DeepSeek responds for the first time to the questioning of OpenAI regarding distillation.

date
18/09/2025
On September 18th, DeepSeek once again caused a sensation. The DeepSeek-R1 research paper, completed jointly by the DeepSeek team with Liang Wenfeng as the corresponding author, made it to the cover of the international authoritative journal "Nature". In January of this year, DeepSeek had released an initial preprint version of the paper on arxiv. Compared to that version, the one published in "Nature" included more model details and reduced anthropomorphic descriptions. In the supplementary materials, DeepSeek mentioned that the training cost of the R1 model was only $294,000, and addressed the initial doubts regarding using OpenAI for distillation. In January of this year, there were reports suggesting that researchers from OpenAI believed DeepSeek may have used the outputs of OpenAI models to train R1, which could accelerate model improvement with fewer resources.

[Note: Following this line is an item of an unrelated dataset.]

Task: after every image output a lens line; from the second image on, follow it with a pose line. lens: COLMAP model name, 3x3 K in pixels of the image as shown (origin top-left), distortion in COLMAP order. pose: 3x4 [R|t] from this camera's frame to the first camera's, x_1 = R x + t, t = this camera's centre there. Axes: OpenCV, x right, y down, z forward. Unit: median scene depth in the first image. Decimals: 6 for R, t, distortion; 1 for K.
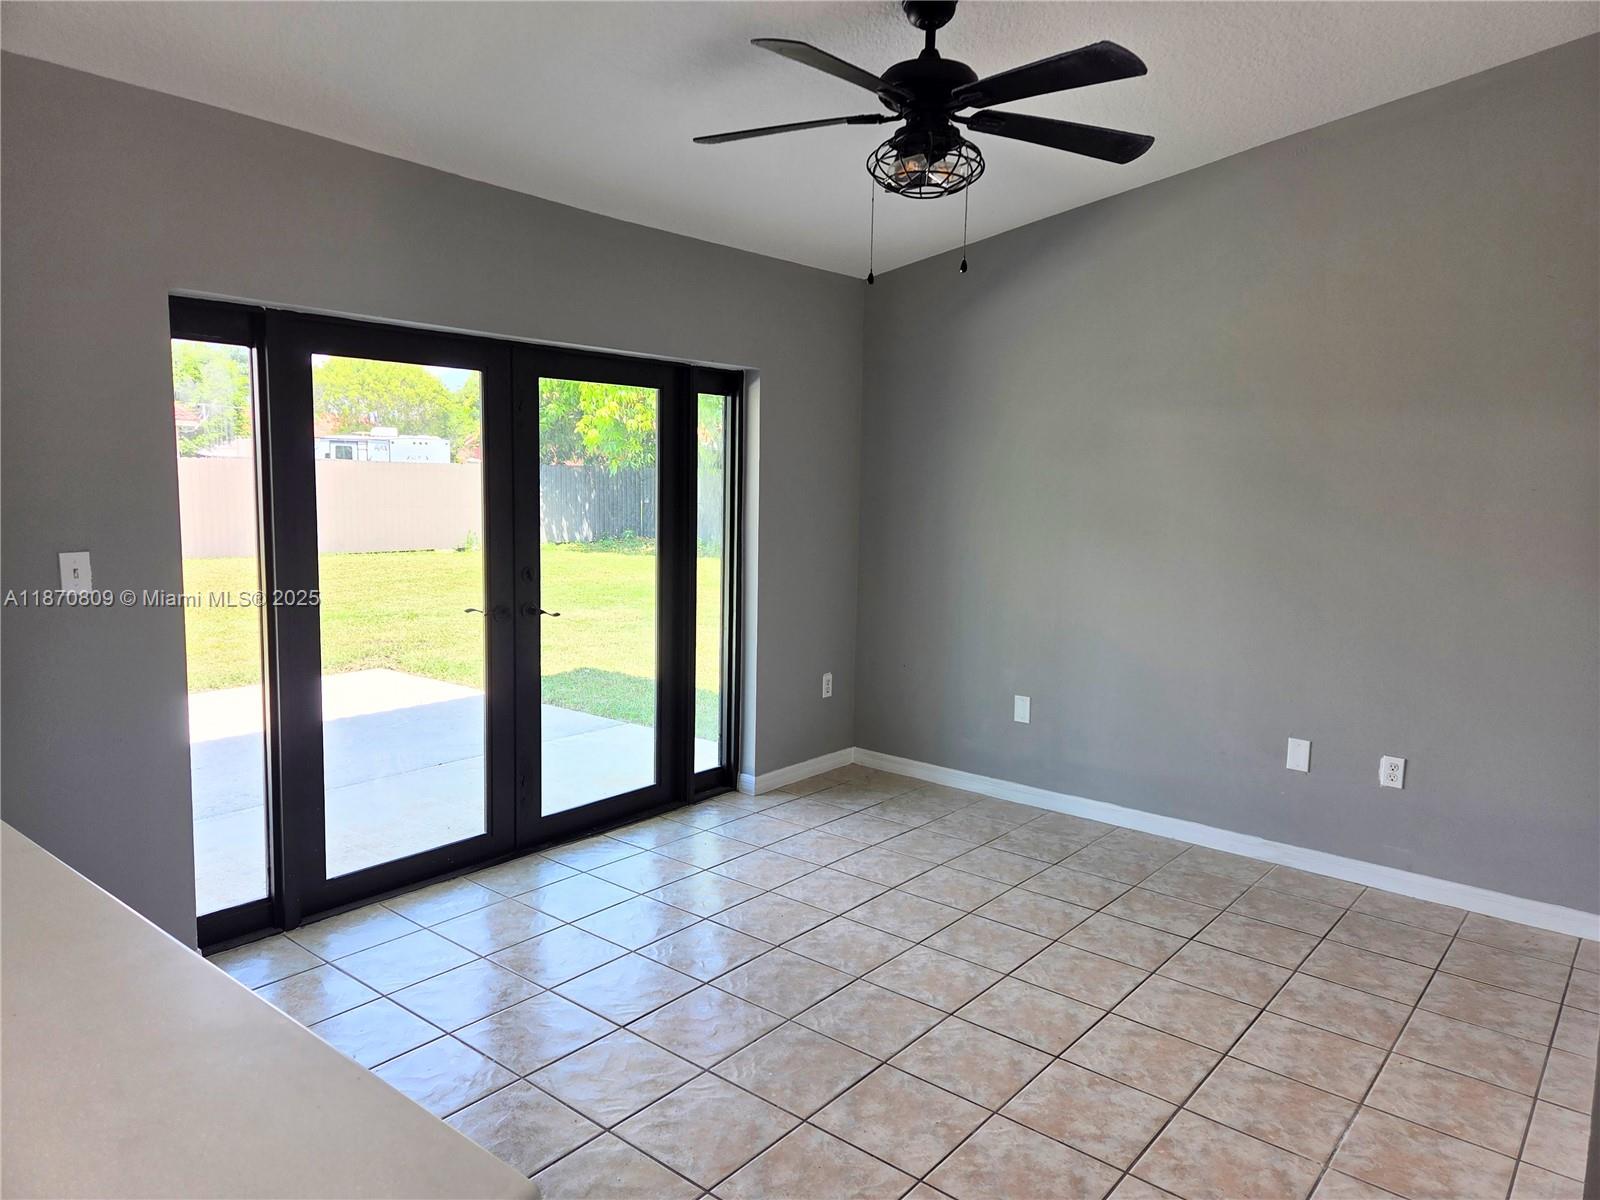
lens RADIAL K [[1068.0, 0, 800.1], [0, 1068.0, 599.3], [0, 0, 1]] dist [0.051892, -0.022901]
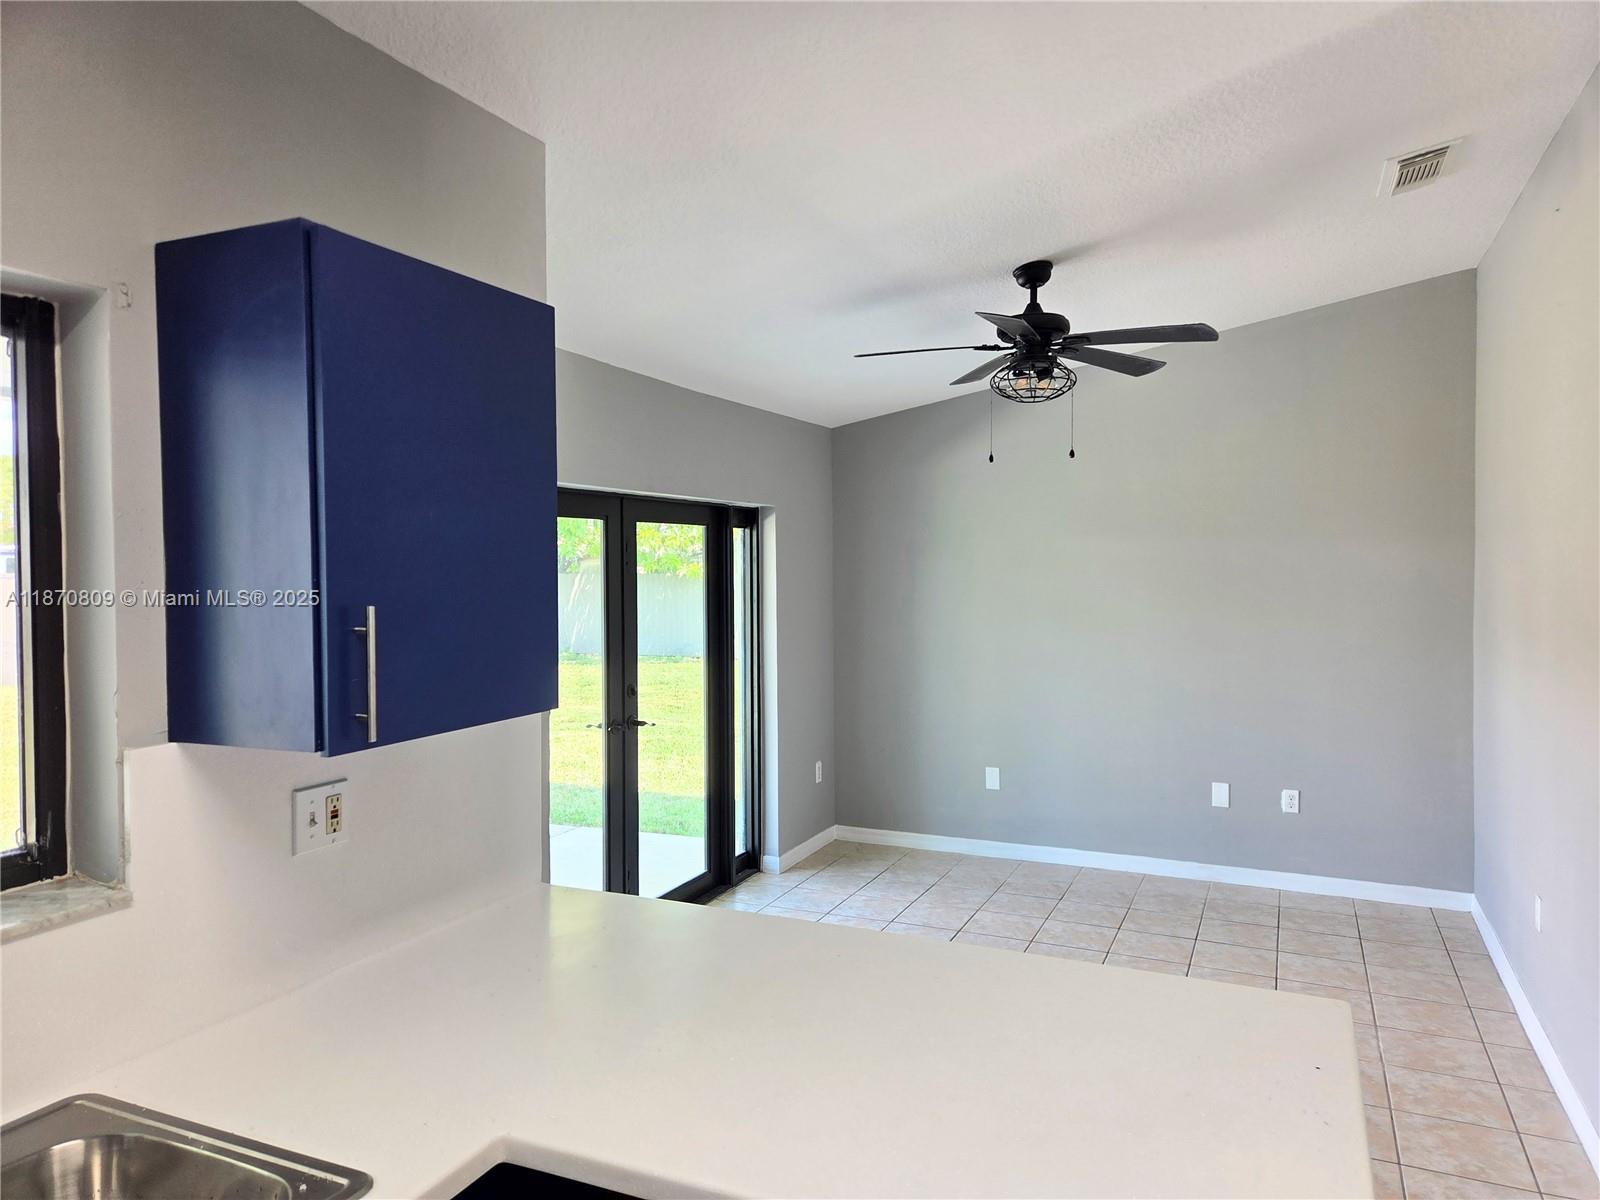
lens RADIAL K [[1068.0, 0, 798.2], [0, 1068.0, 600.0], [0, 0, 1]] dist [0.051892, -0.022901]
pose [[0.965975, -0.036896, 0.255988, -0.363612], [0.058368, 0.995337, -0.076793, -0.021555], [-0.251962, 0.089122, 0.963625, -0.158079]]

In the supplementary information section of the paper, DeepSeek responded to questions about the source of training data for DeepSeek-V3-Base. "The training data for DeepSeek-V3-Base comes solely from ordinary web pages and e-books, without any synthetic data. During the pretraining cooling phase, we did not intentionally incorporate any synthetic data generated by OpenAI, as all data used in this phase was obtained through web crawling," DeepSeek stated.